On 04/01/2014 06:58 PM, Scott Wood wrote:
On Tue, 2014-04-01 at 07:47 +0200, Alexander Graf wrote:
Am 01.04.2014 um 01:03 schrieb Scott Wood <scottwood@xxxxxxxxxxxxx>:
On Mon, 2014-03-31 at 15:41 +0200, Alexander Graf wrote:
On 03/26/2014 10:17 PM, Scott Wood wrote:
On Thu, 2014-02-20 at 18:30 +0200, Mihai Caraman wrote:
+ /*
+ * Another thread may rewrite the TLB entry in parallel, don't
+ * execute from the address if the execute permission is not set
+ */
What happens when another thread rewrites the TLB entry in parallel?
Does tlbsx succeed? Does it fail? Do we see failure indicated somehow?
Are the contents of the MAS registers consistent at this point or
inconsistent?
If another thread rewrites the TLB entry, then we use the new TLB entry,
just as if it had raced in hardware. This check ensures that we don't
execute from the new TLB entry if it doesn't have execute permissions
(just as hardware would).
What happens if the new TLB entry is valid and executable, and the
instruction pointed to is valid, but doesn't trap (and thus we don't
have emulation for it)?
There has to be a good way to detect such a race and deal with it, no?

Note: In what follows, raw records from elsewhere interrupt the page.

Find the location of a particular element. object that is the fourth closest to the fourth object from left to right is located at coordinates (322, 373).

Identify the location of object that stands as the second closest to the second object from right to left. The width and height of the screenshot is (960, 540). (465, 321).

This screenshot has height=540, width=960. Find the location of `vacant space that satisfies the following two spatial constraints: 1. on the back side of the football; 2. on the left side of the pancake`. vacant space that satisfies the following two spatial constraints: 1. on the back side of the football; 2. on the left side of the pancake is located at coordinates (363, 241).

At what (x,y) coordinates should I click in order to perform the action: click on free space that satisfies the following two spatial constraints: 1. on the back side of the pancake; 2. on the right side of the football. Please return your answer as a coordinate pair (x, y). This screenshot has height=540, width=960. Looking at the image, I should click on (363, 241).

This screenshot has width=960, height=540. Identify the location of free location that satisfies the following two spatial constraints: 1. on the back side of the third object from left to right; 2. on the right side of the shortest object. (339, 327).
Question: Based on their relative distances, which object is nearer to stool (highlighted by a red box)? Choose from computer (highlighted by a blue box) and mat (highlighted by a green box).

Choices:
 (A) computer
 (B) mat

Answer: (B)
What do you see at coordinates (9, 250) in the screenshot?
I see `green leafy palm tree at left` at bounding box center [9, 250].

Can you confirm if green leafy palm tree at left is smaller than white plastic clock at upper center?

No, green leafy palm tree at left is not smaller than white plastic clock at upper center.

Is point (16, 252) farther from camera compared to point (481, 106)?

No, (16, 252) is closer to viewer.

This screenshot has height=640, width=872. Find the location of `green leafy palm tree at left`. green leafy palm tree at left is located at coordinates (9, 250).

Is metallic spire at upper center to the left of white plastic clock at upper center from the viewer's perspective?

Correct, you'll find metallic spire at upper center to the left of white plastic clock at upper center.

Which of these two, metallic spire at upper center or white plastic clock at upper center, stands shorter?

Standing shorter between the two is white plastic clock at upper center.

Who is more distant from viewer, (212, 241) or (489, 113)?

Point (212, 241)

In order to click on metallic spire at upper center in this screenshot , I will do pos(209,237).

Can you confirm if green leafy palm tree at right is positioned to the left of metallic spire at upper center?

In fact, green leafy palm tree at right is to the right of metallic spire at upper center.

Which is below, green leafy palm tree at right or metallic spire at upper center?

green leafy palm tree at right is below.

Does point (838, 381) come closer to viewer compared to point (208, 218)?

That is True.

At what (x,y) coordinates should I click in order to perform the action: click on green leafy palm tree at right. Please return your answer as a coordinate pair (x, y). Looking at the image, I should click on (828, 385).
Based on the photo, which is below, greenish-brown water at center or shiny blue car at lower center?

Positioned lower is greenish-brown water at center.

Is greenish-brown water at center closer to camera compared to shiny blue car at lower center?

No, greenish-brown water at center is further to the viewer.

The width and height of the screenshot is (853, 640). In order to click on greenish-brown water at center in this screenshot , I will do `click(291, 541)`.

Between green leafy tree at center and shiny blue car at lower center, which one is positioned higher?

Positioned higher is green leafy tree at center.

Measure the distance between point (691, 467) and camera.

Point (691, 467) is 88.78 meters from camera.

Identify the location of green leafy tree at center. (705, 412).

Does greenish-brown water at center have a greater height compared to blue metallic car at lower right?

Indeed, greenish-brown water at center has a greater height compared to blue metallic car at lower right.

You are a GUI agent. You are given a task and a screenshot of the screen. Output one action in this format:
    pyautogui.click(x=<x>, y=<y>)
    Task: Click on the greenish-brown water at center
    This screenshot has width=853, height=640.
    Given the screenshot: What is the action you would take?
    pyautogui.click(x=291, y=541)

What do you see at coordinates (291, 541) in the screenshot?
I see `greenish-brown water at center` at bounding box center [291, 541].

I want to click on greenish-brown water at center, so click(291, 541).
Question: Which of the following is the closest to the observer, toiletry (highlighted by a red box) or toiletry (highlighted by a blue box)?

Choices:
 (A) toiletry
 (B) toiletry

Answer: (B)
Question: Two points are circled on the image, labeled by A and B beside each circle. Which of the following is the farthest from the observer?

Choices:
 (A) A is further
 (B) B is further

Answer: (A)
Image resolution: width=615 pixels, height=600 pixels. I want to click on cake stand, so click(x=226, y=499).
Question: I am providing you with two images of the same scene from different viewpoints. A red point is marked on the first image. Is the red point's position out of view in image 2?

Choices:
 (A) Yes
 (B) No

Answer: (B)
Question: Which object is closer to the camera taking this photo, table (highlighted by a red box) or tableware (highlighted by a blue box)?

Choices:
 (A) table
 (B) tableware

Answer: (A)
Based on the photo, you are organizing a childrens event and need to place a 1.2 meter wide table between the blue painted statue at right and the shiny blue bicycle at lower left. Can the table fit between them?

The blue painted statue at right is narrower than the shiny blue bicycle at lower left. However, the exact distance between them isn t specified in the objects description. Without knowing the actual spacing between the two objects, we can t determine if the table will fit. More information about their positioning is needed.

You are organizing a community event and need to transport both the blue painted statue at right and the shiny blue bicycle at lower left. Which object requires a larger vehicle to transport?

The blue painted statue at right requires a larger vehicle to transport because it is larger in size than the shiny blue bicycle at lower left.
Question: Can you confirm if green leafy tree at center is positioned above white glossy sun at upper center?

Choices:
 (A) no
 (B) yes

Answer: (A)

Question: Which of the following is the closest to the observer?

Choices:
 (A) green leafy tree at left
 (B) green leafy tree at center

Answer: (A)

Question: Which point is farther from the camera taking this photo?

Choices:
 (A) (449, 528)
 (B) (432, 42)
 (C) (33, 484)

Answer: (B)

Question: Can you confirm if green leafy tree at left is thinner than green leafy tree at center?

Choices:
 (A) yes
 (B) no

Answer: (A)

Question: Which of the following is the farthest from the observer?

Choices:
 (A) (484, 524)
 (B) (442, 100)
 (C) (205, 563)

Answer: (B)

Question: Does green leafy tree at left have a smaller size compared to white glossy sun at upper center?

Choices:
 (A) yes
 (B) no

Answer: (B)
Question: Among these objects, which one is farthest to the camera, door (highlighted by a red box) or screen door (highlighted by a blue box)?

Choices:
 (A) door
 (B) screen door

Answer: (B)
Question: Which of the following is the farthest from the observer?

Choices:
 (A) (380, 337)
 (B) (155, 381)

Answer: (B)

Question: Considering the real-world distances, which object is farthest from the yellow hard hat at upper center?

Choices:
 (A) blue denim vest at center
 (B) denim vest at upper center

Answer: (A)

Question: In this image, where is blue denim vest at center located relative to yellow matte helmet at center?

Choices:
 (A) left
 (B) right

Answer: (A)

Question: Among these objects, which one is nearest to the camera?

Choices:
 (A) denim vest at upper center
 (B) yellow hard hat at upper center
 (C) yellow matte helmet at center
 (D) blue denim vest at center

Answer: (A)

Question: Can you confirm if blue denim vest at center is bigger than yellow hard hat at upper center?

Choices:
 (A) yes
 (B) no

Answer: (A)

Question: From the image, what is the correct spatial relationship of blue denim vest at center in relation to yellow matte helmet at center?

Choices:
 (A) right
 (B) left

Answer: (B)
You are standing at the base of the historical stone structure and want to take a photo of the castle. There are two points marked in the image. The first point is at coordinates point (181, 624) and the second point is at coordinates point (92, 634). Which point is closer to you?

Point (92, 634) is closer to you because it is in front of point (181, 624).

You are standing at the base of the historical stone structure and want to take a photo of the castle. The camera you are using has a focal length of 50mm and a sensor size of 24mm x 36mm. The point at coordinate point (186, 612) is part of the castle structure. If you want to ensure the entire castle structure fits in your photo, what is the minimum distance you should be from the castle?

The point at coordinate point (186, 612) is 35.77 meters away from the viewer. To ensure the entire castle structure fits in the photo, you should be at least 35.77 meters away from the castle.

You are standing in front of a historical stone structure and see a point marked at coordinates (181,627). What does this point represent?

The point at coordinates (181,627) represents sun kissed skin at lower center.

How would you detect it? We don't get any information from the trap
about what physical address the instruction was fetched from, or what
the instruction was.
Ah, this is a guest race where the guest modifies exactly the TLB in question. I see.
Why would this ever happen in practice (in a case where we're not executing malicious code)?
I don't know. It probably wouldn't. But it seems wrong to not check
the exec bit.
Right, I'm just saying that a program interrupt is not too bad of an
answer in case the guest does something as stupid as this in kernel
space :). It's definitely good practice to check for the exec bit.